Those with an eye for international animal careers might find meaningful employment with an internationally-based wildlife conservation group. According to Ecology Project International, which itself is a wildlife conservation group, the experience of working in this field could be utterly life-changing.
Volunteering with a wildlife conservation group could enable you to see the world and appreciate different cultures, habitats, and of course, animals that you never might have encountered otherwise. If the rugged, immersive, explorative life is to your liking, you might just find yourself halfway into a meaningful career: one that could mean the difference between survival and extinction for many endangered species.

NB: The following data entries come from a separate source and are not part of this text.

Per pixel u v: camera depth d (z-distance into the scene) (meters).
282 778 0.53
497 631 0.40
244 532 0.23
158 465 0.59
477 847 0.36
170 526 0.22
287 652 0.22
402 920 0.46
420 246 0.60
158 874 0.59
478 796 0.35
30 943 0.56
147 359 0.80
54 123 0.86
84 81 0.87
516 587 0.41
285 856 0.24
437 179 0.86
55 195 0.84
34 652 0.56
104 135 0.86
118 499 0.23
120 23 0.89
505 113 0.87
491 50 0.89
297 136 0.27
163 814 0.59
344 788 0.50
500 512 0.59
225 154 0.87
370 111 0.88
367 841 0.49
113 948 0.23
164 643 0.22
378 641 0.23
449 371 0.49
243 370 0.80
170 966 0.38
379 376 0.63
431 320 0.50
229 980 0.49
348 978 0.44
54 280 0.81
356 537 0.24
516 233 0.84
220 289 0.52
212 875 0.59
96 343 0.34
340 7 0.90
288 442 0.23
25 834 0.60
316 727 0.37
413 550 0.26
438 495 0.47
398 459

Animal shelters, rescues, and sanctuaries
If you’re not sure where to begin, working in an animal shelter or rescue center might be just the way to get started in an animal-centric career. Most animal shelters and rescue groups accept volunteers with no experience; however, many shelters also need full-time staff, which may require some experience in the field. According to Zippia, common skills for animal shelter workers include physical stamina, problem-solving skills, and perhaps most importantly of all, compassion.
The same goes for farmed animal sanctuaries, which rescue farmed animals like cows, pigs, chickens, and turkeys, typically from situations where they would have been killed for their meat or secretions. These sanctuaries often depend on donations and volunteers, and they provide a great opportunity to spend time caring for formerly-neglected animals.
If you think about it, compassion is the name of the game in all these different careers. Helping animals, especially those in physical or emotional pain, is one of the most meaningful things one can do.